Reputation: 3013
I would like to implement a function that returns a transducer that waits for a block of values to be "emitted".
The function I have in mind would have the following signature:
/**
* The `Process1` which awaits the next "effect" to occur and passes all values emitted by
* this effect to `rcv` to determine the next state.
*/
def receiveBlock[I, O](rcv: Vector[I] => Process1[I,O]): Process1[I,O] = ???
My understanding is that I could then use this function to implement the following function which I think would be quite useful:
/**
* Groups inputs into chunks of dynamic size based on the various effects
* that back emitted values.
*
* @example {{{
* val numberTask = Task.delay(1)
* val listOfNumbersTask = Task.delay(List(5,6,7))
* val sample = Process.eval(numberTask) ++ Process(2,3,4) ++ Process.await(listOfNumbersTask)(xs => Process.emitAll(xs))
* sample.chunkByEffect.runLog.run should be List(Vector(1), Vector(2,3,4), Vector(5,6,7))
* }}}
*/
def chunkByEffect[I]: Process1[I, Vector[I]] = {
receiveBlock(vec => emit(vec) ++ chunkByEffect)
}
My ultimate objective (slightly simplified) is to implement the following function:
/**
* Transforms a stream of audio into a stream of text.
*/
voiceRecognition(audio: Process[Task, Byte]): Process[Task, String]
The function makes an external call to a voice recognition service.
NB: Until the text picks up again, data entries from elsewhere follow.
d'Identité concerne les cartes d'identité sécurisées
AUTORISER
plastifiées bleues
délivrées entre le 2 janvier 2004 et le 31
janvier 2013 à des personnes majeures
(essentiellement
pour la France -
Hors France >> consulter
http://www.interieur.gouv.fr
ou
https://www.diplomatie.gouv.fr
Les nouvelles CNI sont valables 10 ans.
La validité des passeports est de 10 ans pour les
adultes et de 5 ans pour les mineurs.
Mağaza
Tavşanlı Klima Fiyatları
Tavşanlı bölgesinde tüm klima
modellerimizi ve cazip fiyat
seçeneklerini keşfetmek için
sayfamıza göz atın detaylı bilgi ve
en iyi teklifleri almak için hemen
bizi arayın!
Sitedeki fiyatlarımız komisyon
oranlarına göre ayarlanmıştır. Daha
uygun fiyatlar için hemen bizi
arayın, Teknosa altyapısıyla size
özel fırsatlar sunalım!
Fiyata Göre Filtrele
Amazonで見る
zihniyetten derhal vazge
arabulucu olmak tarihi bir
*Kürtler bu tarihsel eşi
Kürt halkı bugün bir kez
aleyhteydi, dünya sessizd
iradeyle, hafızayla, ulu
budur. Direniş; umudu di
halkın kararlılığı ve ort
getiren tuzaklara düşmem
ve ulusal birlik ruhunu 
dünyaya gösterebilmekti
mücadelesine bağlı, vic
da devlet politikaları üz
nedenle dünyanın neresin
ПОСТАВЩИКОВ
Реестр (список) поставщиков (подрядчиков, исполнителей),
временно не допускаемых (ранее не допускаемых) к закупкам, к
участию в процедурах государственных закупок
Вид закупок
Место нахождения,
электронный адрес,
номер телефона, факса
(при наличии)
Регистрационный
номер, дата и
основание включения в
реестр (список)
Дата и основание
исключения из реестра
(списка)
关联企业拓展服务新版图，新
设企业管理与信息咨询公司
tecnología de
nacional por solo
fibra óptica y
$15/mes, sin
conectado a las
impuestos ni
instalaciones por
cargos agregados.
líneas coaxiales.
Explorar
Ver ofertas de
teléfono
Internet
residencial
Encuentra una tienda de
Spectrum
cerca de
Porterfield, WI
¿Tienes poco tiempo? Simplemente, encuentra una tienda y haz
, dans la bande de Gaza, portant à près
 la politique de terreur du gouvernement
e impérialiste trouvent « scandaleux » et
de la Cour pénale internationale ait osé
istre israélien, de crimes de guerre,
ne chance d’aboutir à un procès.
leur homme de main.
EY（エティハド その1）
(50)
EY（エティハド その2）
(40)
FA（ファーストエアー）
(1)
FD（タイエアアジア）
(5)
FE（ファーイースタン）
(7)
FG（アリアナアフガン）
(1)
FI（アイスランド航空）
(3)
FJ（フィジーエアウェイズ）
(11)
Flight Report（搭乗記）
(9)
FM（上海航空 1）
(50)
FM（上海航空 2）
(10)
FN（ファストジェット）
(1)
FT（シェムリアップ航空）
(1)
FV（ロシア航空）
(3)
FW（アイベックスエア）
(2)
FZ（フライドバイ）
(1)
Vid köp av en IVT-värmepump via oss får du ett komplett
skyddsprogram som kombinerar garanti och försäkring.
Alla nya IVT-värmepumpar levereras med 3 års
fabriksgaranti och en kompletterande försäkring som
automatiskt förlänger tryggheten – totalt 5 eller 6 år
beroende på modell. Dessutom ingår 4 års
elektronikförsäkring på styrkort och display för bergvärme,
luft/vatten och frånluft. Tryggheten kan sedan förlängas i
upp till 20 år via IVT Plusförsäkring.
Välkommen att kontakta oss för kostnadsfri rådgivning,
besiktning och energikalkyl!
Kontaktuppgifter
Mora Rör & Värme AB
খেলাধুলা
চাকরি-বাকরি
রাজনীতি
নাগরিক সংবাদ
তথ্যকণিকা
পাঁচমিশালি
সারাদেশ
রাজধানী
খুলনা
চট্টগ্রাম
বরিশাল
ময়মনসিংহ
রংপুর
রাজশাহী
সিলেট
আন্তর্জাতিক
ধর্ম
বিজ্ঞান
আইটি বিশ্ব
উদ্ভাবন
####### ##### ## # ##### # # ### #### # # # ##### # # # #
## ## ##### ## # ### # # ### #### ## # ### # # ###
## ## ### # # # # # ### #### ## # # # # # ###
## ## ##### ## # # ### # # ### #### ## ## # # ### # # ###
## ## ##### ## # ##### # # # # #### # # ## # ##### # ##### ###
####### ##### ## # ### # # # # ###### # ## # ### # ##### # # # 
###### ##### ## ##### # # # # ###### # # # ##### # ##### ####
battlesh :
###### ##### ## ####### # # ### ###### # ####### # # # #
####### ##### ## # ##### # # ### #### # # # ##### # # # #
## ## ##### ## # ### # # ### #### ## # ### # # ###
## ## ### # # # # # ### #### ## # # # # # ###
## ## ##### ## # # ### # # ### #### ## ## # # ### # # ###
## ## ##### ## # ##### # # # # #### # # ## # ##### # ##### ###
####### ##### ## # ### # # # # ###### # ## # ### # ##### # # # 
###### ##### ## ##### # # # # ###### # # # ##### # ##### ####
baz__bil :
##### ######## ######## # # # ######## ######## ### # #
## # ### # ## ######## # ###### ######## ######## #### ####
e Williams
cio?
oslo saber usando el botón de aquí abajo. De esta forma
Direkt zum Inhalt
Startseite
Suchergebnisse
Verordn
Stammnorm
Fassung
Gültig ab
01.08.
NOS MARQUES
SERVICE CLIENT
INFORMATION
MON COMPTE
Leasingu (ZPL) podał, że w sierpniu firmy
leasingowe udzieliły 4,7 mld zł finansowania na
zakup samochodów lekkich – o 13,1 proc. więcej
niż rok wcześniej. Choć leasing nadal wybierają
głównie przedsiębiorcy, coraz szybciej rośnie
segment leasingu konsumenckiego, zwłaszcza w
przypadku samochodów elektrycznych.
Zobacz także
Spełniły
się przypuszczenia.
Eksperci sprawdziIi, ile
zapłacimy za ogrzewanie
Thus it is unreasonable to make a network call for every single Byte
in the stream. I need to chunk bytes together before making a network call. I could make audio
a Process[Task, ByteVector]
but that would require testing code to know the maximum chunk size that the function supports, I would rather that be managed by the function itself. Also, when this service is being used inside of a service, the service will be itself receiving network calls with a given size of audio, I would like for the chunkXXX
function to be smart about chunking so that it does not hold onto data that is already available.
Basically, the stream of audio coming from the network will have the form Process[Task, ByteVector]
and will be translated into a Process[Task, Byte]
by flatMap(Process.emitAll(_))
. However, the test code will directly produce a Process[Task, Byte]
and feed that into voiceRecognition
. In theory, I believe it should be possible given the appropriate combinator to provide an implementation of voiceRecognition
that does the right thing with both these streams and I think the chunkByEffect
function described above is the key to that. I realize now that I would need the chunkByEffect function to have min
and max
parameter that specifies the minimum and maximum size of chunking irrespective of the underlying Task
producing the bytes.
Upvotes: 3
Views: 72
Reputation: 3013
I guess the answer at this point is that this is really hard or impossible to accomplish in scalaz-stream
proper. The new version of this library is called fs2
and it has first-class support for "chunking" which is basically what I was looking for here.
Upvotes: 0
Reputation: 864
You need to have your bytes separated somehow. I suggest to work with some higher level abstraction over stream of Bytes, i.e. ByteVector.
Then you will have perhaps to do manual process1, that is implemented similarly like process1.chunkBy
only it operates on ByteVector. i.e.
def chunkBy(separator:ByteVector): Process1[ByteVector, ByteVector] = {
def go(acc: ByteVector): Process1[ByteVector, ByteVector] =
receive1Or[ByteVector,ByteVector](emit(acc)) { i =>
// implement searching of separator in accumulated + new bytes
???
}
go(ByteVector.empty)
}
Then this will hook up everything together
val speech: Process[Task,ByteVector] = ???
def chunkByWhatever: Process1[ByteVector,ByteVector] = ???
val recognizer: Channel[Task,ByteVector,String] = ???
//this shall do the trick
speech.pipe(chunkByWhatever).through(recognizer)
Upvotes: 1